“Il via libera della Commissione Giuridica alla riforma del copyright, con 16 voti a favore e 9 contrari, è un segnale importante. La mia e nostra speranza – dichiara Silvia Costa, portavoce per la cultura del gruppo socialista e democratico ed europarlamentare del PD – è che questa posizione venga confermata dalla Plenaria il prossimo mese a Strasburgo, l’ultimo step di questa lunga battaglia. Non smetterò mai di ripetere che questa è una campagna di civiltà e di democrazia, perché il digitale non diventi un far west, ma un ambiente sano, equilibrato, dove convivono diritti, doveri, libertà e responsabilità. Per tutti, e non per pochi”.

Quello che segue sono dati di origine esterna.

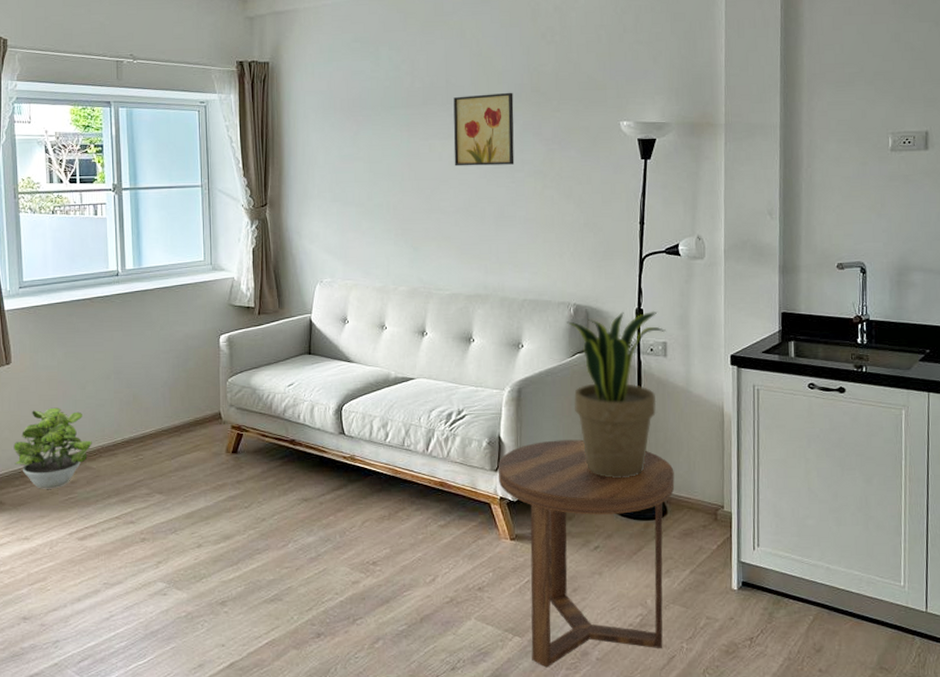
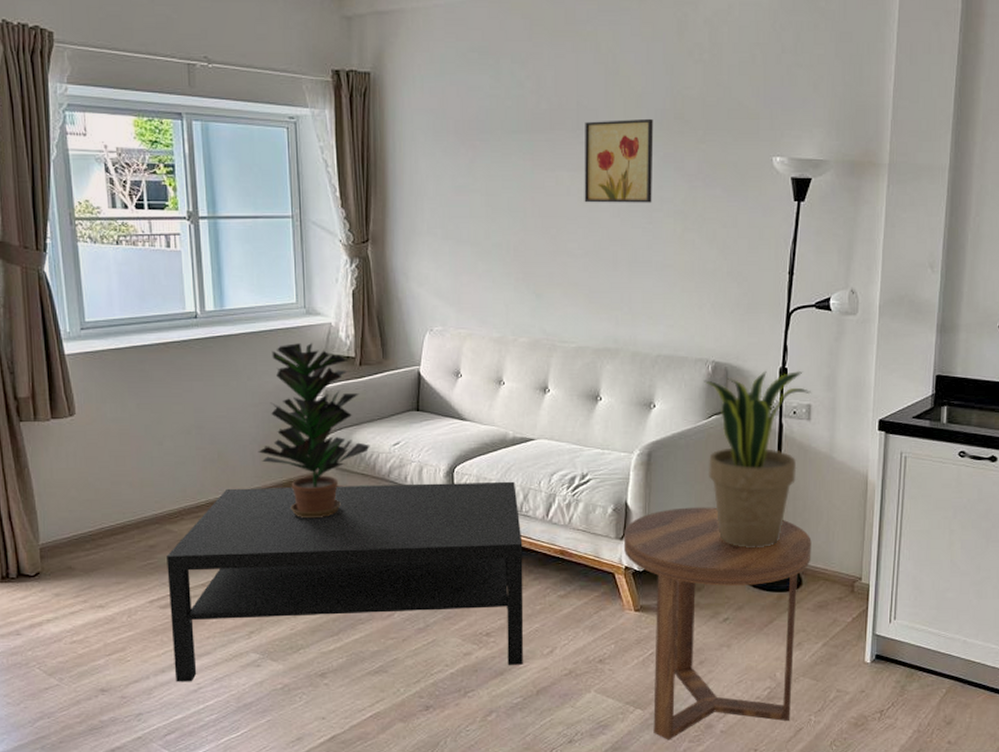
potted plant: present [13,407,92,489] -> none [82,464,172,554]
coffee table: none [86,417,407,611] -> present [167,481,524,682]
potted plant: none [168,296,267,455] -> present [258,343,370,519]

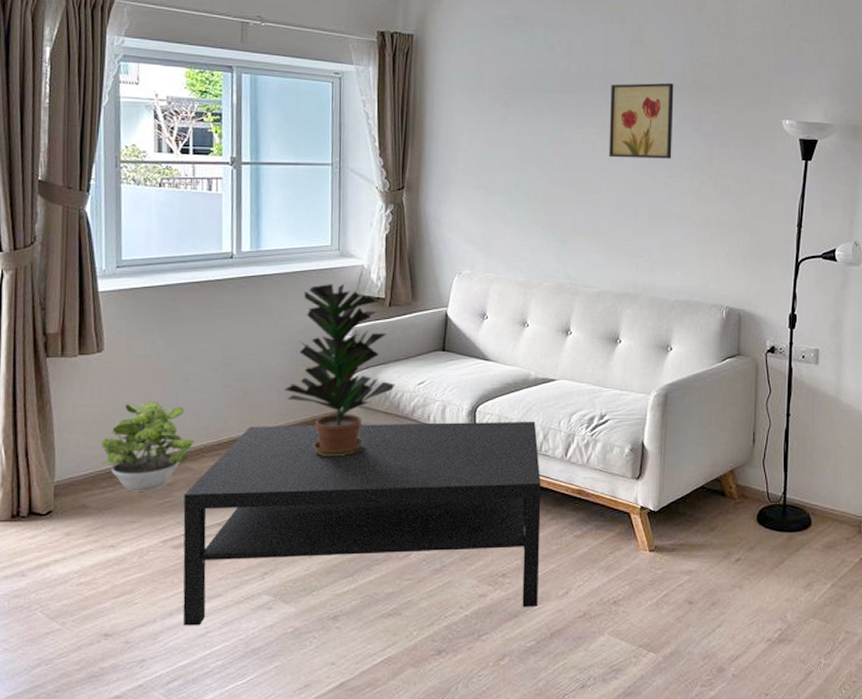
potted plant: none [82,464,172,554] -> present [102,401,194,492]
side table: present [624,507,812,740] -> none [640,448,820,685]
potted plant: present [704,370,812,547] -> none [718,316,820,488]

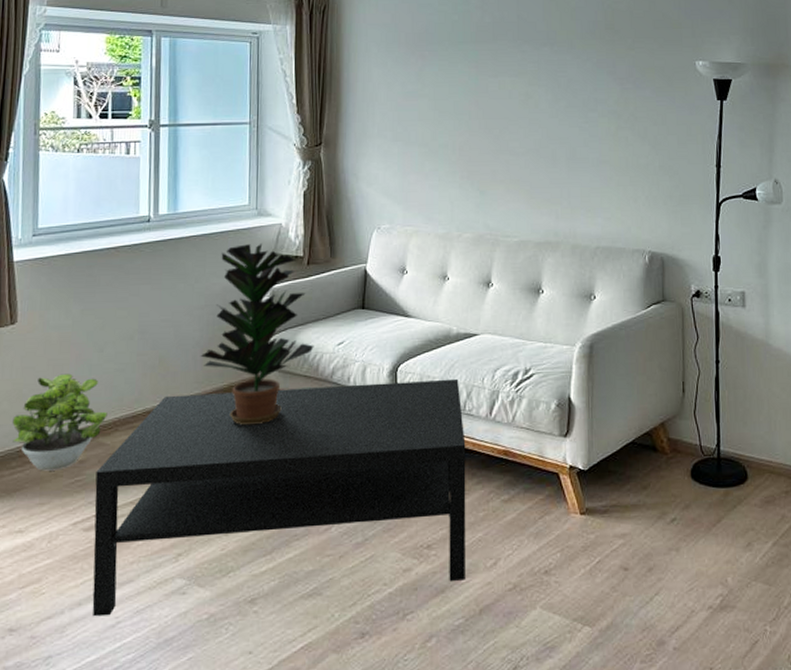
wall art: present [609,82,674,159] -> none [524,29,588,105]

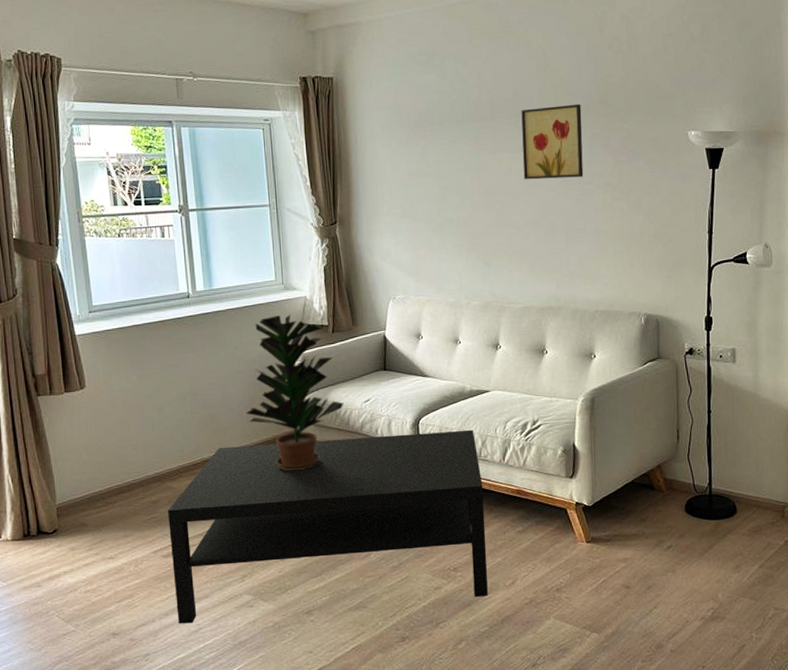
potted plant: present [12,373,108,471] -> none [93,429,172,510]
wall art: none [524,29,588,105] -> present [521,103,584,180]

“Per questo trovo assurde e arroganti le accuse di chi, come il nostro governo – prosegue l’europarlamentare – e gli eurodeputati 5 stelle, invoca il rischio censura nella rete. Nessuna link tax: gli utenti possono stare tranquilli e continuare a condividere liberamente articoli online; nessun filtro alla libertà di espressione: chiediamo solo maggiore responsabilità a quelle piattaforme online che memorizzano, indicizzano e danno accesso a contenuti protetti da copyright, facendo lauti guadagni a discapito dei detentori dei diritti, di artisti e giornalisti”.

“Non stiamo parlando di mantenere dei privilegi – conclude Costa – , ma di riconoscere un semplice principio di equità per il settore culturale, creativo, artistico e giornalistico in Europa. Per questo condivido l’appello del Presidente dell’ANAC, Francesco Ranieri Martinotti rivolto a Beppe Grillo, per sensibilizzarlo sul perché questa direttiva è necessaria anche allo sviluppo economico del nostro Paese”.